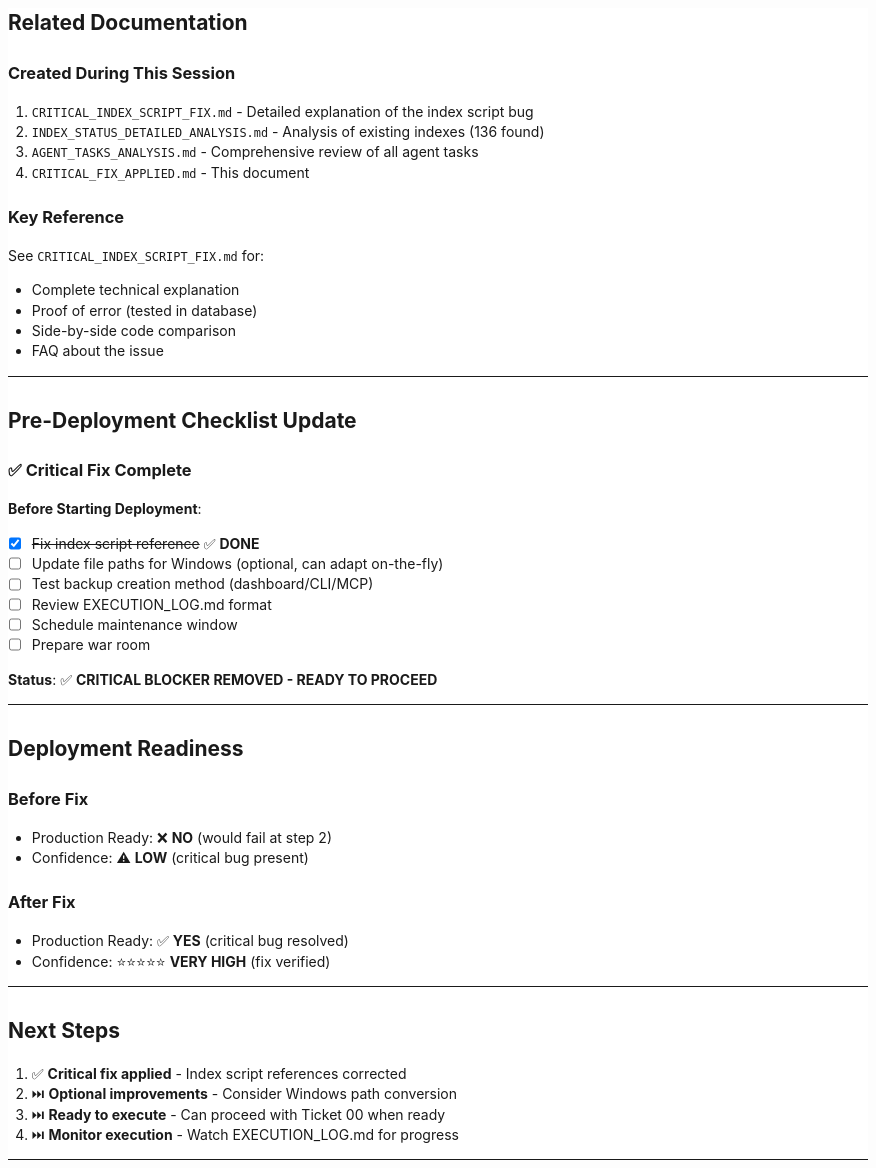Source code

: 
## Related Documentation

### Created During This Session
1. `CRITICAL_INDEX_SCRIPT_FIX.md` - Detailed explanation of the index script bug
2. `INDEX_STATUS_DETAILED_ANALYSIS.md` - Analysis of existing indexes (136 found)
3. `AGENT_TASKS_ANALYSIS.md` - Comprehensive review of all agent tasks
4. `CRITICAL_FIX_APPLIED.md` - This document

### Key Reference
See `CRITICAL_INDEX_SCRIPT_FIX.md` for:
- Complete technical explanation
- Proof of error (tested in database)
- Side-by-side code comparison
- FAQ about the issue

---

## Pre-Deployment Checklist Update

### ✅ Critical Fix Complete

**Before Starting Deployment**:
- [x] ~~Fix index script reference~~ ✅ **DONE**
- [ ] Update file paths for Windows (optional, can adapt on-the-fly)
- [ ] Test backup creation method (dashboard/CLI/MCP)
- [ ] Review EXECUTION_LOG.md format
- [ ] Schedule maintenance window
- [ ] Prepare war room

**Status**: ✅ **CRITICAL BLOCKER REMOVED - READY TO PROCEED**

---

## Deployment Readiness

### Before Fix
- Production Ready: ❌ **NO** (would fail at step 2)
- Confidence: ⚠️ **LOW** (critical bug present)

### After Fix
- Production Ready: ✅ **YES** (critical bug resolved)
- Confidence: ⭐⭐⭐⭐⭐ **VERY HIGH** (fix verified)

---

## Next Steps

1. ✅ **Critical fix applied** - Index script references corrected
2. ⏭️ **Optional improvements** - Consider Windows path conversion
3. ⏭️ **Ready to execute** - Can proceed with Ticket 00 when ready
4. ⏭️ **Monitor execution** - Watch EXECUTION_LOG.md for progress

---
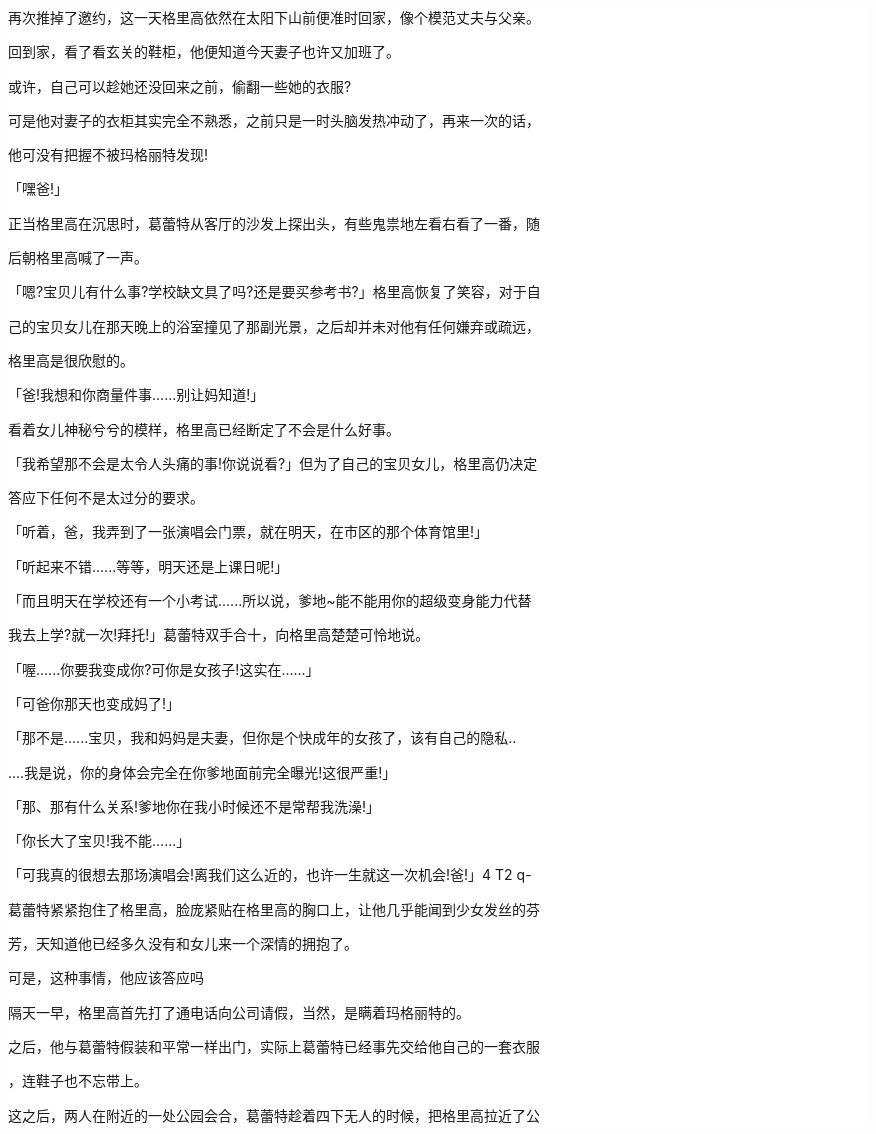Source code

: 再次推掉了邀约，这一天格里高依然在太阳下山前便准时回家，像个模范丈夫与父亲。

回到家，看了看玄关的鞋柜，他便知道今天妻子也许又加班了。

或许，自己可以趁她还没回来之前，偷翻一些她的衣服?

可是他对妻子的衣柜其实完全不熟悉，之前只是一时头脑发热冲动了，再来一次的话，

他可没有把握不被玛格丽特发现!

「嘿爸!」

正当格里高在沉思时，葛蕾特从客厅的沙发上探出头，有些鬼祟地左看右看了一番，随

后朝格里高喊了一声。

「嗯?宝贝儿有什么事?学校缺文具了吗?还是要买参考书?」格里高恢复了笑容，对于自

己的宝贝女儿在那天晚上的浴室撞见了那副光景，之后却并未对他有任何嫌弃或疏远，

格里高是很欣慰的。

「爸!我想和你商量件事......别让妈知道!」

看着女儿神秘兮兮的模样，格里高已经断定了不会是什么好事。

「我希望那不会是太令人头痛的事!你说说看?」但为了自己的宝贝女儿，格里高仍决定

答应下任何不是太过分的要求。

「听着，爸，我弄到了一张演唱会门票，就在明天，在市区的那个体育馆里!」

「听起来不错......等等，明天还是上课日呢!」

「而且明天在学校还有一个小考试......所以说，爹地~能不能用你的超级变身能力代替

我去上学?就一次!拜托!」葛蕾特双手合十，向格里高楚楚可怜地说。

「喔......你要我变成你?可你是女孩子!这实在......」

「可爸你那天也变成妈了!」

「那不是......宝贝，我和妈妈是夫妻，但你是个快成年的女孩了，该有自己的隐私..

....我是说，你的身体会完全在你爹地面前完全曝光!这很严重!」

「那、那有什么关系!爹地你在我小时候还不是常帮我洗澡!」

「你长大了宝贝!我不能......」

「可我真的很想去那场演唱会!离我们这么近的，也许一生就这一次机会!爸!」4 T2 q-

葛蕾特紧紧抱住了格里高，脸庞紧贴在格里高的胸口上，让他几乎能闻到少女发丝的芬

芳，天知道他已经多久没有和女儿来一个深情的拥抱了。

可是，这种事情，他应该答应吗

隔天一早，格里高首先打了通电话向公司请假，当然，是瞒着玛格丽特的。

之后，他与葛蕾特假装和平常一样出门，实际上葛蕾特已经事先交给他自己的一套衣服

，连鞋子也不忘带上。

这之后，两人在附近的一处公园会合，葛蕾特趁着四下无人的时候，把格里高拉近了公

### Exercise brief
Copy the data word for word, no pictures.

### Exercise output
Source code

: 
## Related Documentation

### Created During This Session
1. `CRITICAL_INDEX_SCRIPT_FIX.md` - Detailed explanation of the index script bug
2. `INDEX_STATUS_DETAILED_ANALYSIS.md` - Analysis of existing indexes (136 found)
3. `AGENT_TASKS_ANALYSIS.md` - Comprehensive review of all agent tasks
4. `CRITICAL_FIX_APPLIED.md` - This document

### Key Reference
See `CRITICAL_INDEX_SCRIPT_FIX.md` for:
- Complete technical explanation
- Proof of error (tested in database)
- Side-by-side code comparison
- FAQ about the issue

---

## Pre-Deployment Checklist Update

### ✅ Critical Fix Complete

**Before Starting Deployment**:
- [x] ~~Fix index script reference~~ ✅ **DONE**
- [ ] Update file paths for Windows (optional, can adapt on-the-fly)
- [ ] Test backup creation method (dashboard/CLI/MCP)
- [ ] Review EXECUTION_LOG.md format
- [ ] Schedule maintenance window
- [ ] Prepare war room

**Status**: ✅ **CRITICAL BLOCKER REMOVED - READY TO PROCEED**

---

## Deployment Readiness

### Before Fix
- Production Ready: ❌ **NO** (would fail at step 2)
- Confidence: ⚠️ **LOW** (critical bug present)

### After Fix
- Production Ready: ✅ **YES** (critical bug resolved)
- Confidence: ⭐⭐⭐⭐⭐ **VERY HIGH** (fix verified)

---

## Next Steps

1. ✅ **Critical fix applied** - Index script references corrected
2. ⏭️ **Optional improvements** - Consider Windows path conversion
3. ⏭️ **Ready to execute** - Can proceed with Ticket 00 when ready
4. ⏭️ **Monitor execution** - Watch EXECUTION_LOG.md for progress

---
Source code

: 再次推掉了邀约，这一天格里高依然在太阳下山前便准时回家，像个模范丈夫与父亲。

回到家，看了看玄关的鞋柜，他便知道今天妻子也许又加班了。

或许，自己可以趁她还没回来之前，偷翻一些她的衣服?

可是他对妻子的衣柜其实完全不熟悉，之前只是一时头脑发热冲动了，再来一次的话，

他可没有把握不被玛格丽特发现!

「嘿爸!」

正当格里高在沉思时，葛蕾特从客厅的沙发上探出头，有些鬼祟地左看右看了一番，随

后朝格里高喊了一声。

「嗯?宝贝儿有什么事?学校缺文具了吗?还是要买参考书?」格里高恢复了笑容，对于自

己的宝贝女儿在那天晚上的浴室撞见了那副光景，之后却并未对他有任何嫌弃或疏远，

格里高是很欣慰的。

「爸!我想和你商量件事......别让妈知道!」

看着女儿神秘兮兮的模样，格里高已经断定了不会是什么好事。

「我希望那不会是太令人头痛的事!你说说看?」但为了自己的宝贝女儿，格里高仍决定

答应下任何不是太过分的要求。

「听着，爸，我弄到了一张演唱会门票，就在明天，在市区的那个体育馆里!」

「听起来不错......等等，明天还是上课日呢!」

「而且明天在学校还有一个小考试......所以说，爹地~能不能用你的超级变身能力代替

我去上学?就一次!拜托!」葛蕾特双手合十，向格里高楚楚可怜地说。

「喔......你要我变成你?可你是女孩子!这实在......」

「可爸你那天也变成妈了!」

「那不是......宝贝，我和妈妈是夫妻，但你是个快成年的女孩了，该有自己的隐私..

....我是说，你的身体会完全在你爹地面前完全曝光!这很严重!」

「那、那有什么关系!爹地你在我小时候还不是常帮我洗澡!」

「你长大了宝贝!我不能......」

「可我真的很想去那场演唱会!离我们这么近的，也许一生就这一次机会!爸!」4 T2 q-

葛蕾特紧紧抱住了格里高，脸庞紧贴在格里高的胸口上，让他几乎能闻到少女发丝的芬

芳，天知道他已经多久没有和女儿来一个深情的拥抱了。

可是，这种事情，他应该答应吗

隔天一早，格里高首先打了通电话向公司请假，当然，是瞒着玛格丽特的。

之后，他与葛蕾特假装和平常一样出门，实际上葛蕾特已经事先交给他自己的一套衣服

，连鞋子也不忘带上。

这之后，两人在附近的一处公园会合，葛蕾特趁着四下无人的时候，把格里高拉近了公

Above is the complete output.